What this task involves:
How many of the lines below include the word "Burkina"? Only the number should be given.

BEGIN

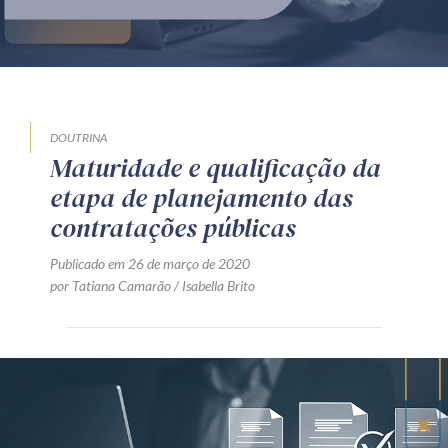
Produtos e serviços
Zênite Fácil IA
Zênite Play
Orientação por Escrito
DOUTRINA
Maturidade e qualificação da
Mentoria Zênite
etapa de planejamento das
contratações públicas
Capacitação
Publicado em 26 de março de 2020
por Tatiana Camarão / Isabella Brito
Zênite Online
Eventos presenciais
Zênite in Company
Diferenciais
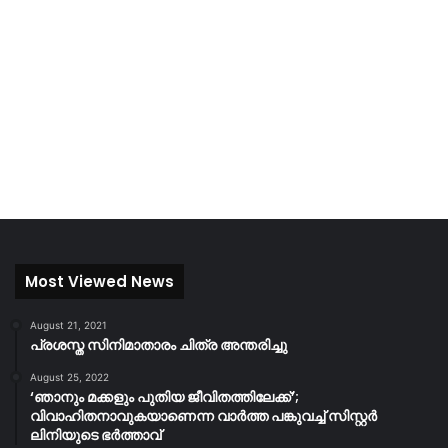
Most Viewed News
August 21, 2021
പ്രശസ്ത സിനിമാതാരം ചിത്ര അന്തരിച്ചു
August 25, 2022
‘ഞാനും മക്കളും പുതിയ ജീവിതത്തിലേക്ക്’;
വിവാഹിതനാവുകയാണെന്ന വാർത്ത പങ്കുവച്ച് സിസ്റ്റർ
ലിനിയുടെ ഭർത്താവ്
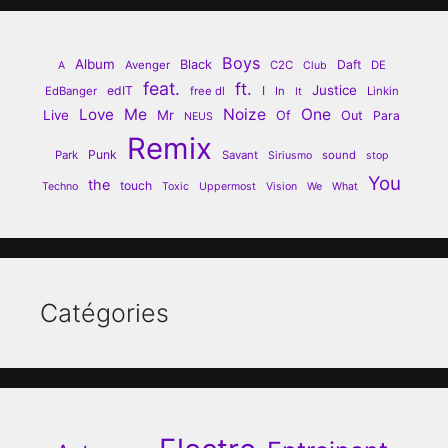
Boys
Album
Black
Daft
Avenger
C2C
DE
A
Club
feat.
ft.
Justice
edIT
I
EdBanger
free dl
In
Linkin
It
Love
Me
Noize
One
Live
Mr
Of
Out
Para
NEUS
Remix
Punk
Park
Savant
sound
Siriusmo
stop
You
the
touch
Techno
Toxic
Uppermost
Vision
We
What
Catégories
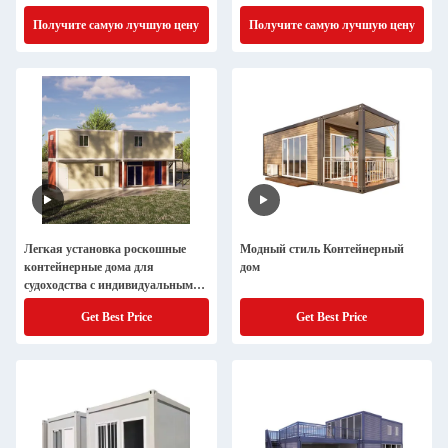
Получите самую лучшую цену
Получите самую лучшую цену
Легкая установка роскошные
Модный стиль Контейнерный
контейнерные дома для
дом
судоходства с индивидуальным
дизайном
Get Best Price
Get Best Price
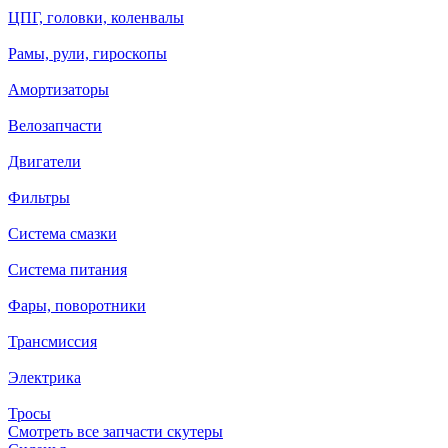
ЦПГ, головки, коленвалы
Рамы, рули, гироскопы
Амортизаторы
Велозапчасти
Двигатели
Фильтры
Система смазки
Система питания
Фары, поворотники
Трансмиссия
Электрика
Тросы
Смотреть все запчасти скутеры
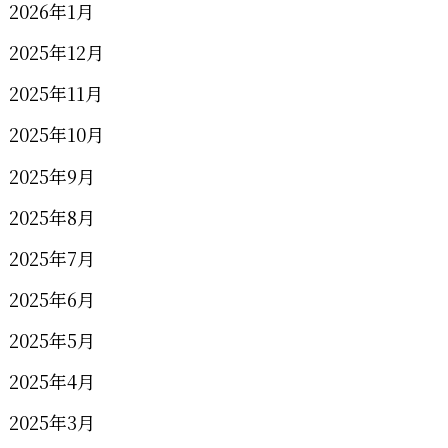
2026年1月
2025年12月
2025年11月
2025年10月
2025年9月
2025年8月
2025年7月
2025年6月
2025年5月
2025年4月
2025年3月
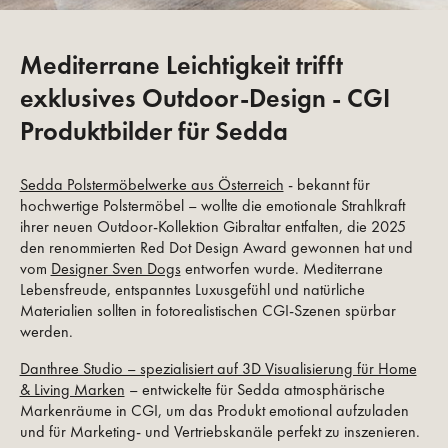
Mediterrane Leichtigkeit trifft
exklusives Outdoor-Design - CGI
Produktbilder für Sedda
Sedda Polstermöbelwerke aus Österreich
- bekannt für
hochwertige Polstermöbel – wollte die emotionale Strahlkraft
ihrer neuen Outdoor-Kollektion Gibraltar entfalten, die 2025
den renommierten Red Dot Design Award gewonnen hat und
vom
Designer Sven Dogs
entworfen wurde. Mediterrane
Lebensfreude, entspanntes Luxusgefühl und natürliche
Materialien sollten in fotorealistischen CGI-Szenen spürbar
werden.
Danthree Studio – spezialisiert auf 3D Visualisierung für Home
& Living Marken
– entwickelte für Sedda atmosphärische
Markenräume in CGI, um das Produkt emotional aufzuladen
und für Marketing- und Vertriebskanäle perfekt zu inszenieren.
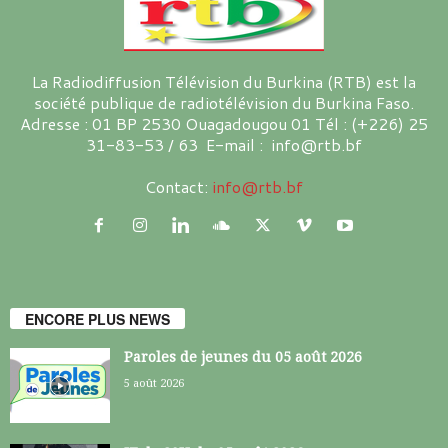
La Radiodiffusion Télévision du Burkina (RTB) est la
société publique de radiotélévision du Burkina Faso.
Adresse : 01 BP 2530 Ouagadougou 01 Tél : (+226) 25
31-83-53 / 63 E-mail : info@rtb.bf
Contact:
info@rtb.bf
ENCORE PLUS NEWS
Paroles de jeunes du 05 août 2026
5 août 2026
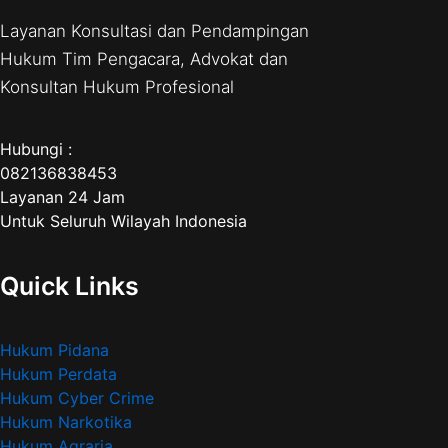
Layanan Konsultasi dan Pendampingan
Hukum Tim Pengacara, Advokat dan
Konsultan Hukum Profesional
Hubungi :
082136838453
Layanan 24 Jam
Untuk Seluruh Wilayah Indonesia
Quick Links
Hukum Pidana
Hukum Perdata
Hukum Cyber Crime
Hukum Narkotika
Hukum Agraria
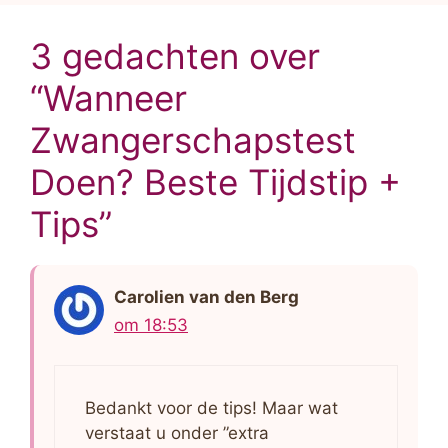
3 gedachten over
“Wanneer
Zwangerschapstest
Doen? Beste Tijdstip +
Tips”
Carolien van den Berg
om 18:53
Bedankt voor de tips! Maar wat
verstaat u onder ”extra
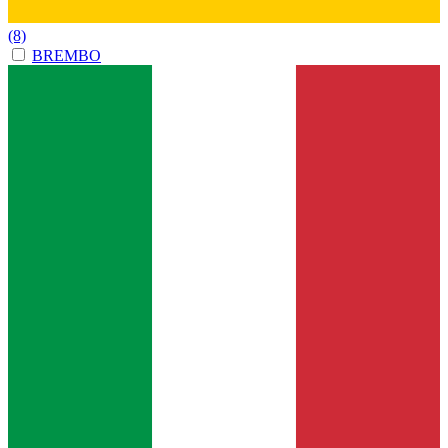
(8)
BREMBO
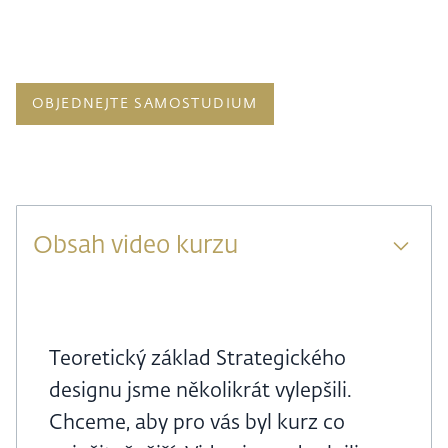
OBJEDNEJTE SAMOSTUDIUM
Obsah video kurzu
Teoretický základ Strategického
designu jsme několikrát vylepšili.
Chceme, aby pro vás byl kurz co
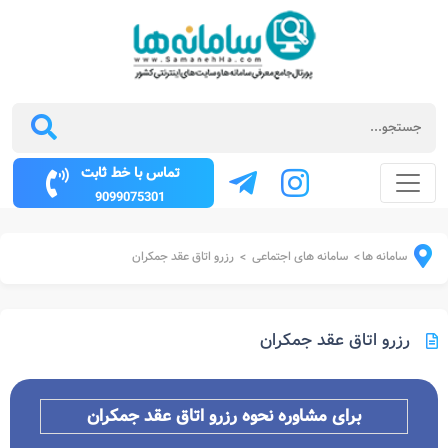
تماس با خط ثابت
9099075301
سامانه ها
سامانه های اجتماعی
رزرو اتاق عقد جمکران
>
>
رزرو اتاق عقد جمکران
برای مشاوره نحوه رزرو اتاق عقد جمکران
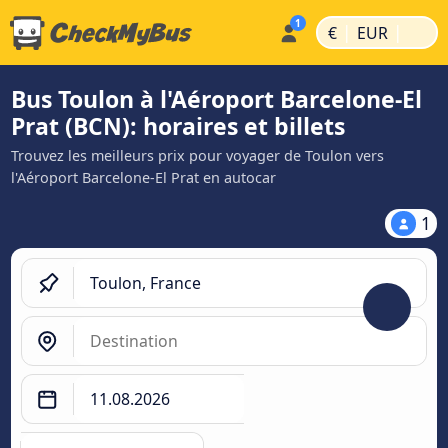
|
|
€
EUR
Bus Toulon à l'Aéroport Barcelone-El
Prat (BCN): horaires et billets
Trouvez les meilleurs prix pour voyager de Toulon vers
l'Aéroport Barcelone-El Prat en autocar
1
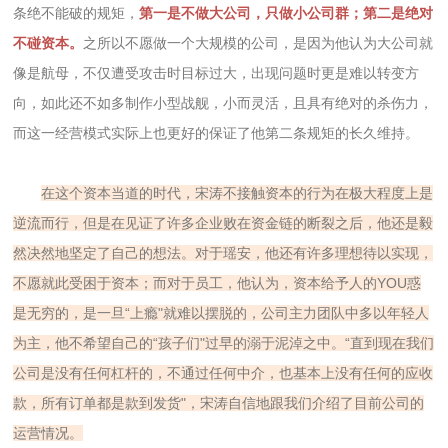
条绝不能破的规矩，
第一是不做大公司，只做小公司群；第二是绝对
不碰资本。
之所以不愿做一个大规模的公司，是因为他认为大公司就
像是航母，不仅遭受攻击时目标过大，出现问题时更是难以转变方
向，如此还不如多制作小型战舰，小而灵活，且具有绝对的杀伤力，
而这一经营模式实际上也更好的保证了他第二条规矩的长久维持。
在这个资本当道的时代，宋涛不接触资本的行为在极大程度上是
逆流而行，但是在见证了许多企业败在资金链的断裂之后，他还是毅
然决然地坚定了自己的想法。对于瑶安，他还有许多理想待以实现，
不愿就此受困于资本；而对于员工，他认为，资本给予人的YOU惑
是无穷的，是一旦“上瘾"就难以摆脱的，公司主力团队中多以年轻人
为主，他不希望自己的“孩子们"过早的溺于泥淖之中。“直到现在我们
公司是没有任何杠杆的，不通过任何中介，也基本上没有任何的应收
款，所有订单都是款到发货"，宋涛自信地跟我们介绍了目前公司的
运营情况。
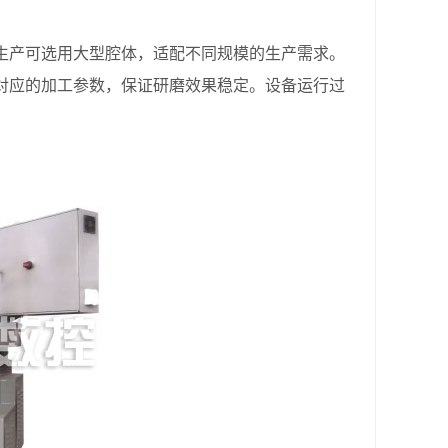
产可选用大型腔体，适配不同规模的生产需求。
对应的加工参数，保证研磨效果稳定。设备运行过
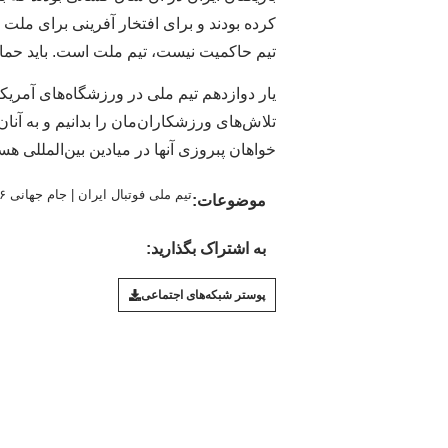
کرده بودند و برای افتخار آفرینی برای ملت 
تیم حاکمیت نیست، تیم ملت است. باید حما
یار دوازدهم تیم ملی در ورزشگاه‌های آمریکا
تلاش‌های ورزشکاران‌مان را بدانیم و به آنا
خواهان پبروزی آنها در میادین بین‌المللی هس
تیم ملی فوتبال ایران
|
جام جهانی ۲۰۲۶
موضوعات:
به اشتراک بگذارید:
پوستر شبکه‌های اجتماعی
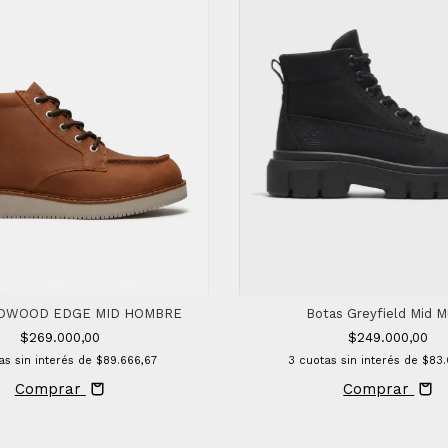
DWOOD EDGE MID HOMBRE
Botas Greyfield Mid M
$269.000,00
$249.000,00
as sin interés de
$89.666,67
3
cuotas sin interés de
$83
Comprar
Comprar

END

Reply:
2